Version numbers should start at v1.0.0, even for early drafts, since semver behavior is less well-defined when using v0.x.
To support the maximal amount of functionality, the parties in a thread need to determine the maximum version of each capability supported by all parties. Therefore:
- Agents should declare a range of supported major versions that's as wide as possible.
- Agents sending an AITP message should use the highest major version known to all parties, and any minor version within that major version.

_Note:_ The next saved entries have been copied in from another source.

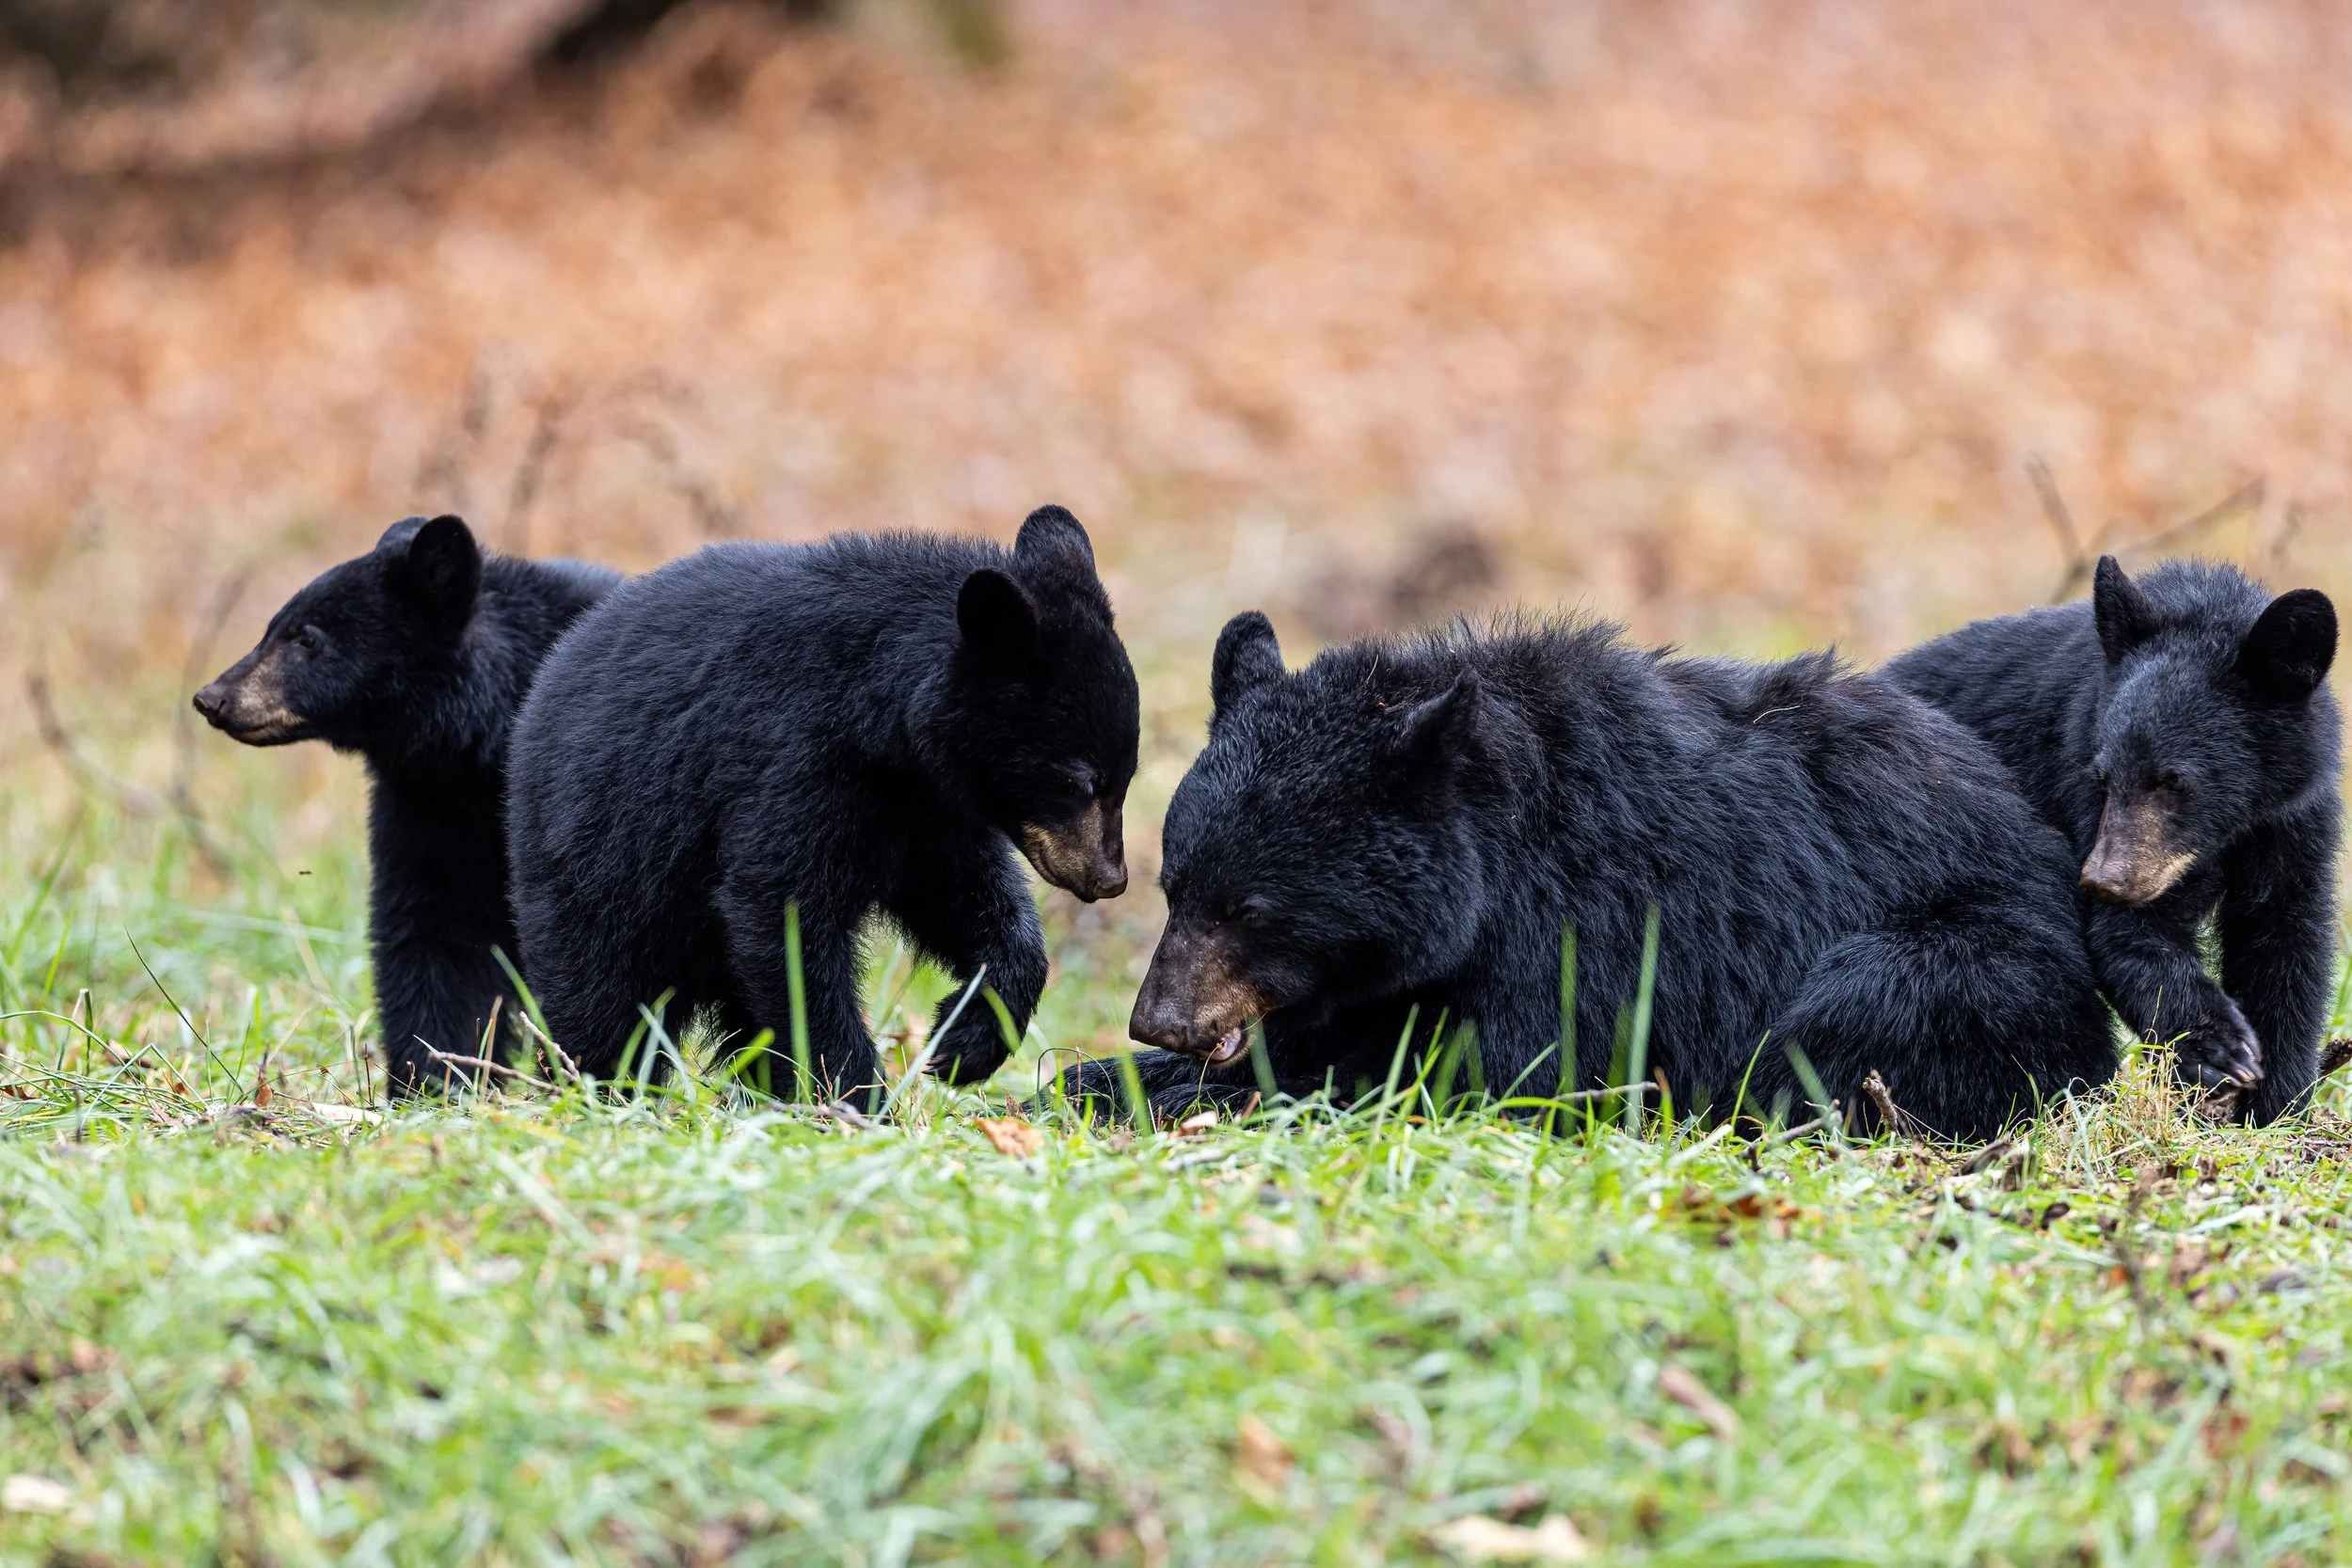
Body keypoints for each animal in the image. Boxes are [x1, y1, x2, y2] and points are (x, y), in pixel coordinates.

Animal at [193, 515, 621, 1093]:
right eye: (272, 627)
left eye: (307, 637)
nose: (212, 698)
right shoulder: (429, 803)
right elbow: (437, 928)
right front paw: (435, 1079)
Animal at [503, 505, 1140, 1102]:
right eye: (1082, 780)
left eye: (1125, 776)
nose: (1110, 878)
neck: (886, 727)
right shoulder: (796, 760)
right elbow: (784, 912)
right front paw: (857, 1093)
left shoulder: (925, 809)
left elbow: (968, 895)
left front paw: (965, 1043)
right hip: (599, 868)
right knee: (602, 998)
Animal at [1067, 612, 2119, 1141]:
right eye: (1175, 888)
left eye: (1252, 907)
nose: (1160, 1019)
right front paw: (1096, 1073)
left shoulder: (1593, 921)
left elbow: (1495, 1067)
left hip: (1969, 963)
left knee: (1854, 1007)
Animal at [1884, 556, 2341, 1124]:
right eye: (2105, 777)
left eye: (2174, 781)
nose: (2103, 881)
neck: (2233, 827)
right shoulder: (2081, 772)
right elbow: (2128, 936)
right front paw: (2221, 1051)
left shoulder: (2293, 819)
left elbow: (2284, 938)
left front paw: (2276, 1105)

- Agents receiving an AITP message should ignore unknown fields, to handle newer minor versions gracefully.
Capability Exchange
When starting or joining a thread, each agent or client needs to declare which capabilities and capability versions it
supports. Capability exchange is the responsibility of the Transport; it is not contained in the messages. For instance,
for the the AITP-T01 Thread API transport, capabilities are defined as an array of schema URLs passed into the
POST /v1/thread
endpoint.
Message Passthrough Pattern
A powerful feature of AITP is the message passthrough pattern, where agents can forward capability messages they don't necessarily handle themselves. This "accept, reject, or pass along" pattern enables the creation of flexible agent networks.
With this pattern:
- Agents can declare support for capabilities they intend to pass to others
- Personal assistants can forward messages to specialized agents
- Service agents can relay requests through middleware
- Discovery agents can collect and forward responses
This is particularly important for multi-agent systems where each agent has different specializations. An agent might declare support for payment capabilities not because it handles payments directly, but because it maintains a thread with a payment processor agent.
Capability List
Capability ID | Schema | Description | Spec Status | Implementation Status |
---|---|---|---|---|
AITP-01: Payments | v1.0.0 | Agent-native payment protocol for user-to-agent and agent-to-agent payments | Ideation | In Development |
AITP-02: Decisions | v1.0.0 | Requesting decisions or actions from an agent or to be displayed in a user interface | Draft | Live on NEAR AI |
AITP-03: Data Request | v1.0.0 | Requesting and responding with structured data like passwords and addresses | Draft | Live on NEAR AI |
AITP-04: NEAR Wallet | v1.0.0 | Interaction with NEAR blockchain accounts for transaction and message signing | Draft | In Development |
AITP-05: EVM Wallet | v1.0.0 | Interaction with Ethereum and EVM-compatible blockchain wallets | Draft | Planned |
AITP-06: Solana Wallet | Interaction with Solana blockchain wallets | Planned | Planned | |
AITP-07: Health Checks | Standardized checks for liveness and status of another agent | Planned | Planned | |
AITP-08: Human In The Loop | Hardware- or app-signed attestations of information disclosure or approval from a human | Planned | Planned | |
AITP-09: Fiat Payments | Support for legacy/fiat payment methods | Planned | Planned |
Developing New Capabilities
When considering developing a new AITP capability, follow these guidelines:
When to Create a New Capability
- It requires structured data that can't be easily communicated in natural language
- It would benefit from standardization across different implementations
- It crosses trust boundaries between agents or systems
- The interaction pattern is common across multiple domains
Capabilities in this official spec should be common across multiple domains, but for more specific functionality (e.g. within an industry), the protocol is extensible and permissionless so you can define your own capability schema, host it anywhere, and agree on its use among participants.
When to Extend an Existing Capability
- The new functionality fits within the scope of an existing capability
- Only minor additions are needed to support your use case
- Backward compatibility can be maintained
The community will review proposals based on general applicability, schema quality, and implementation feasibility.